[[ SUPPLIED MATERIAL open ]]

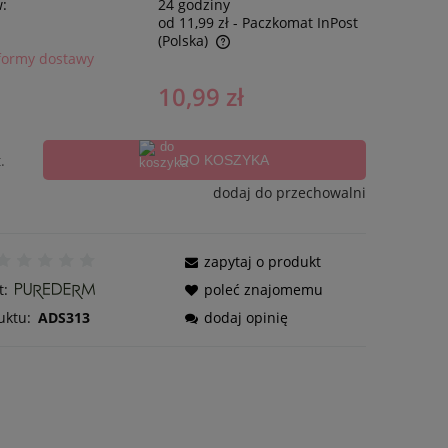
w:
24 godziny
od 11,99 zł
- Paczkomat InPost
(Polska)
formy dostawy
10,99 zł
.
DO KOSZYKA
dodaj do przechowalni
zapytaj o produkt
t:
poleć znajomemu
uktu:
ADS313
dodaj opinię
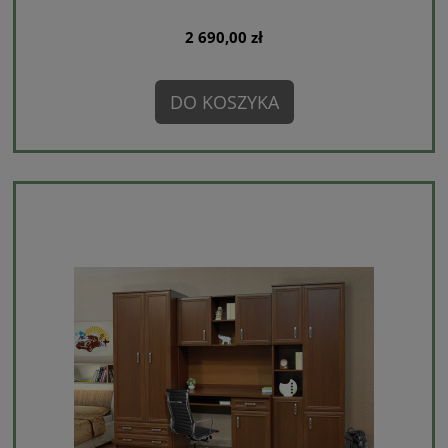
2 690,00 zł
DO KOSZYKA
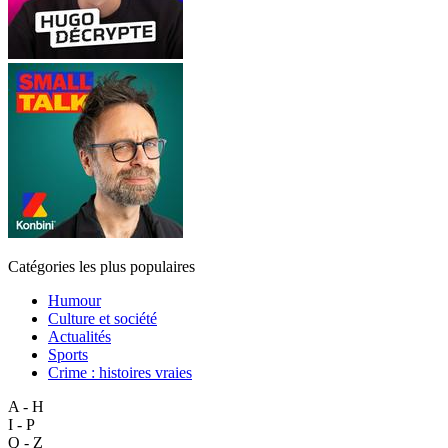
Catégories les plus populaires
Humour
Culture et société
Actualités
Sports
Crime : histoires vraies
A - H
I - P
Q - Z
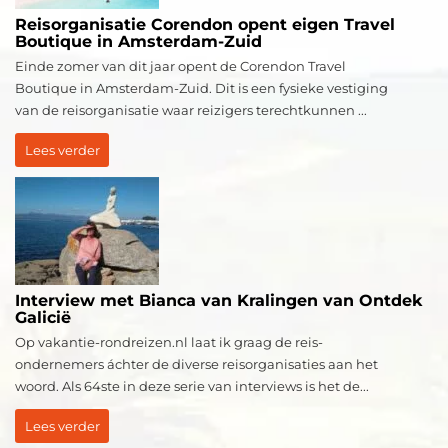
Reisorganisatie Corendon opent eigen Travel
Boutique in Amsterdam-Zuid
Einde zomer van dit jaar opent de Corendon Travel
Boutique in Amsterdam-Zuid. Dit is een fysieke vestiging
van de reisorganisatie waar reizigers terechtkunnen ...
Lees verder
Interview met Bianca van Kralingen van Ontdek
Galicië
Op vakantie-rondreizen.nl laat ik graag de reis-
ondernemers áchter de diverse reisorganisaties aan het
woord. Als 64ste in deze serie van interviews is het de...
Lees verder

[[ SUPPLIED MATERIAL closed ]]
[[ SUPPLIED MATERIAL open ]]

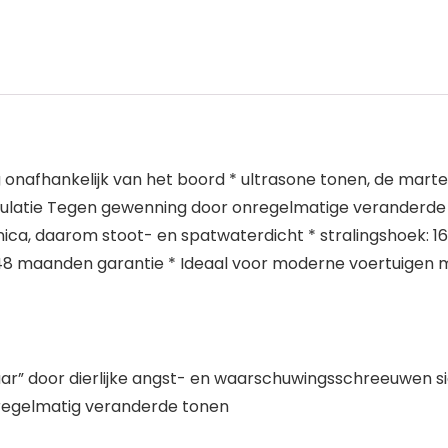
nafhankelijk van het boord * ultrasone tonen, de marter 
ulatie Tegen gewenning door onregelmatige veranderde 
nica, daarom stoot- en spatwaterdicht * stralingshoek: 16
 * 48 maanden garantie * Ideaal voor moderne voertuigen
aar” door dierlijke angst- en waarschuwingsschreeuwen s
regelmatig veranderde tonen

[[ SUPPLIED MATERIAL closed ]]
[[ SUPPLIED MATERIAL open ]]

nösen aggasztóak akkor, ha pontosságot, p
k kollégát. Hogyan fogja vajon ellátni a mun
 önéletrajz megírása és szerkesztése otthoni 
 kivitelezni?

[[ SUPPLIED MATERIAL closed ]]

**EXERCISE DESCRIPTION:** Show every line in the records that contains the word "Boutique". Case counts.

**ANSWER BOX:**
Boutique in Amsterdam-Zuid
Boutique in Amsterdam-Zuid. Dit is een fysieke vestiging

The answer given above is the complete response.